- _Task details_:
Pick out each line of the data that contains the string "Upload", treating uppercase and lowercase letters as distinct.

- _Data for this exercise_:
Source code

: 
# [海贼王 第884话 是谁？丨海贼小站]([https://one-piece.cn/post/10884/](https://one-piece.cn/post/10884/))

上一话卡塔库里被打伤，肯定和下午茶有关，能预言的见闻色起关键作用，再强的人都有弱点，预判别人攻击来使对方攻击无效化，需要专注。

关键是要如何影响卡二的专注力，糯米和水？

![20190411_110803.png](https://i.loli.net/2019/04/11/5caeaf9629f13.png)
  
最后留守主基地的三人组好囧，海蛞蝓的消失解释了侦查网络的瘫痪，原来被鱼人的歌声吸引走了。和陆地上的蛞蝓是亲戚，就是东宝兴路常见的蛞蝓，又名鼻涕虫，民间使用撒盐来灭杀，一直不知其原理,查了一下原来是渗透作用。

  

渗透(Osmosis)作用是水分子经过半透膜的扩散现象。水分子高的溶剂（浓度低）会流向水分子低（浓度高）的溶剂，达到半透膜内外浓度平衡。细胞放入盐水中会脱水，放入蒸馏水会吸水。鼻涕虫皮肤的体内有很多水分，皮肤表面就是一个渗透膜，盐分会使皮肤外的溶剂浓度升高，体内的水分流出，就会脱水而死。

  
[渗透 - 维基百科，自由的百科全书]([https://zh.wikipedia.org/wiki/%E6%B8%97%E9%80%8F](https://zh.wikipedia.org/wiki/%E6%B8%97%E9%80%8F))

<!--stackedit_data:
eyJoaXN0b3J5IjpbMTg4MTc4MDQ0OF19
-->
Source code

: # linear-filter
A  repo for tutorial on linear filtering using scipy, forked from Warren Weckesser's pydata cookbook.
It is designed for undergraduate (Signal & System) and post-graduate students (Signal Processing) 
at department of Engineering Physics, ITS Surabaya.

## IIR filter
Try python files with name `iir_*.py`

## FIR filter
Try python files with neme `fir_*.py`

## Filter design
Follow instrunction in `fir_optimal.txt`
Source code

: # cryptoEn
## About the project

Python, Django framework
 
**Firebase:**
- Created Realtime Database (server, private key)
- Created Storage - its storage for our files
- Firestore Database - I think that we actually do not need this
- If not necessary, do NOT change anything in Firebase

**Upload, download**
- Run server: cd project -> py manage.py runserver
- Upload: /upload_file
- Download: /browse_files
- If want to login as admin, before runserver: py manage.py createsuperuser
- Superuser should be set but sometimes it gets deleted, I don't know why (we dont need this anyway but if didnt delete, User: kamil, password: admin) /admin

- _Finished exercise_:
**Upload, download**
- Upload: /upload_file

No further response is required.